A graphical toolkit for visualizing genome data
The world of genomics does not lack visualization tools. But as new methods and new types of data emerge, existing techniques may struggle to cope. Now, a tool known as Gosling allows bioinformaticians to create applications that can display genomic information with the same level of flexibility that developers expect from other graphical programming tools.
First published in 2020 by bioinformatician Nils Gehlenborg and his team at Harvard Medical School in Boston, Massachusetts, Gosling stands for “grammar of scalable linked interactive nucleotide graphics”1. But the name is also a nod to structuralist biologist Raymond Gosling, who together with Rosalind Franklin captured the famous “Photograph 51”, which revealed the structure of DNA.
Gosling is what is called a grammar. It is implemented in programming libraries that provide a flexible syntax for describing genomic regions and interactions and how they should be laid out on a web page. Researchers and bioinformaticians can use these libraries to create interactive and scalable visualizations that they can share with their colleagues and to create custom genetic analysis tools.
Bridging the gap
“Gosling is really filling that gap by making it easier to build new tools with visualization components,” says Maria Nattestad, software engineer at Google in Mountain View, California. As part of his doctoral research in 2015, Nattestad developed a tool called SplitThreader, which presents the genome in a circular layout known as a Circos plot, with sequencing reads as arcs to highlight variations structural. With no other options, she drew these elements from scratch, using D3.js to specify the location and dimensions of each line, rectangle, and circle. “It was such a learning curve,” she says. “It took me a long time to build SplitThreader,” she says, but adds that it probably could have been built much faster with Gosling.
Gehlenborg says Gosling arose from 2019 literature review2, during which his team studied the landscape of genome visualization and built a taxonomy for the tools and their capabilities. From there, the researchers developed a syntax to systematically describe the visualizations these tools could do. Gosling, explains Gehlenborg, “is a fundamental approach to assembling genomic visualizations using this same taxonomy.”

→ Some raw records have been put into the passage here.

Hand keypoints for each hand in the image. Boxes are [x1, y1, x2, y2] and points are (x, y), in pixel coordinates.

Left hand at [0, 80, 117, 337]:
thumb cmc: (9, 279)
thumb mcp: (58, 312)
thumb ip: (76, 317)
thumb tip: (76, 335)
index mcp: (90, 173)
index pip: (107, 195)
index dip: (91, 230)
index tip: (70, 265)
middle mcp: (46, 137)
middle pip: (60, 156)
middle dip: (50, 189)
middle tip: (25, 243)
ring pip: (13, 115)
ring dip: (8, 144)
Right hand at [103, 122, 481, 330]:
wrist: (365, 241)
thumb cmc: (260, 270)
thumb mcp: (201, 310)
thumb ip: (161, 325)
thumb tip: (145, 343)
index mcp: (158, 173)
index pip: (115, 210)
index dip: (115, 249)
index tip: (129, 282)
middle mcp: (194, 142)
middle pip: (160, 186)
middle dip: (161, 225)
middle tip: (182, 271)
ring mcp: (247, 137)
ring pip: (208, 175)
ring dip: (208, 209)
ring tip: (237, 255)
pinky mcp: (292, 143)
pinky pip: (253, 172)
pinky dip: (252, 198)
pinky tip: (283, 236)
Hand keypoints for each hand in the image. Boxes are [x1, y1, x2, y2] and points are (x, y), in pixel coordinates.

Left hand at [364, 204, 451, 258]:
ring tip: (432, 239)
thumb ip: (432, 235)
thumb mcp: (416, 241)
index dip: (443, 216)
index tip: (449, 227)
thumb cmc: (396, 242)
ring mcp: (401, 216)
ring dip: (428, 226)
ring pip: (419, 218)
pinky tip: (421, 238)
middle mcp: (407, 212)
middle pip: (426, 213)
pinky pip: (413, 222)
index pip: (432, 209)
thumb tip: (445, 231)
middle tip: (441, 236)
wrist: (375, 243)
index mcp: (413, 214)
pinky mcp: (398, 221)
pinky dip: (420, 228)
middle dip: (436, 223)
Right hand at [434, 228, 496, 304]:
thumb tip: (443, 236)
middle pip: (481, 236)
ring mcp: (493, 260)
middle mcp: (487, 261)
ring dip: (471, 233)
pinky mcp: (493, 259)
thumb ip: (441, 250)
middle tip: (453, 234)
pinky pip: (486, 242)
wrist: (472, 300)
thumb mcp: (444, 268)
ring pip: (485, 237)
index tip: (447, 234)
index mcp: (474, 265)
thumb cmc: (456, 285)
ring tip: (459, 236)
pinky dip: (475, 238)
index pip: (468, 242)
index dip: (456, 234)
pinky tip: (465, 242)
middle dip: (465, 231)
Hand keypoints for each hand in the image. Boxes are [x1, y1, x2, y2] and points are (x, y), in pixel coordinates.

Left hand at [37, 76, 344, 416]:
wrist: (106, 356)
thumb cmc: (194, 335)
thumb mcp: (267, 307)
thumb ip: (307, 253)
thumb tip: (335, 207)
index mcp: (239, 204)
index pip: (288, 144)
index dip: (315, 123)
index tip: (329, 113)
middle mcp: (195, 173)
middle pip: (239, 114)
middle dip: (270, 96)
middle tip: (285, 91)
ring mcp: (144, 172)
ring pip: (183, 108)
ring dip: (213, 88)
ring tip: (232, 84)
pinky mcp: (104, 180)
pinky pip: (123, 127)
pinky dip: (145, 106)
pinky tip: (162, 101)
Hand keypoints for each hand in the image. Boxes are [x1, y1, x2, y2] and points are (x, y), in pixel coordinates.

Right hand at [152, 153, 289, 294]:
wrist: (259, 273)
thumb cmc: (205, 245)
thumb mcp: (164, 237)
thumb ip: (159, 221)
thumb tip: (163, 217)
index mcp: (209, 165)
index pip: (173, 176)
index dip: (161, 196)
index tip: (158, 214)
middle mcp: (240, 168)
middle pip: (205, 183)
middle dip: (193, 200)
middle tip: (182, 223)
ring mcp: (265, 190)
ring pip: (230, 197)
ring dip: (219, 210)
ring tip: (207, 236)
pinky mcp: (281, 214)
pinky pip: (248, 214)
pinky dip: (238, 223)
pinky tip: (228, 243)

Postdoc Sehi L’Yi, who led the development of Gosling, says what sets Gosling apart from other visualization tools is its expressiveness. With most tools, he says, the graphics that can be created and what they will look like are predefined. “It’s really not easy to customize visualizations as a user.” But with Gosling, users can, for example, specify the color, dimensions, and location of the symbol used to represent a centromere or genomic interval, then overlay it on an ideogram of a chromosome to highlight a region of ‘interest.
An interesting space
A team of master’s students from the University of British Columbia decided to use Gosling to create their final project in a data visualization course. “One of my teammates heard about it at a conference last year,” says team member Armita Safa. “Even for someone with no coding background, Gosling is relatively easier to work with than most other things that are used for visualization,” she says. That said, she notes that they initially struggled to extract the data they needed to allow users to click on regions and create new visualizations.
Dominic Girardi, product manager at data visualization company Datavisyn in Linz, Austria, also experimented with Gosling to create an interactive playground that lets users filter an array of genes by genomic region. The company — which Gehlenborg co-founded — is now using Gosling to build visualization tools for its enterprise clients, though it isn’t done yet, Girardi says.
Gosling isn’t the only visualization library for genomic data; other examples include ggbio, gggenomes, and gggenes, all of which are extensions of the ggplot2 graphics library. But most of these tools create static images, says Gehlenborg — images rather than interactive visualizations. Gehlenborg says future plans for Gosling include giving it a graphical interface, so researchers can create visualizations by dragging and dropping widgets onto a virtual canvas rather than having to program them.
Robert Buels, who leads the development of a genome browser at the University of California, Berkeley, says Gosling “takes up a really interesting space” in the genomic visualization toolkit. “You can get a lot more customization with Gosling,” he says. But users don’t need to write as much code as for tools like D3.js.
“It’s a really interesting niche between the two things,” he says, “which I think is a really good addition to the field.”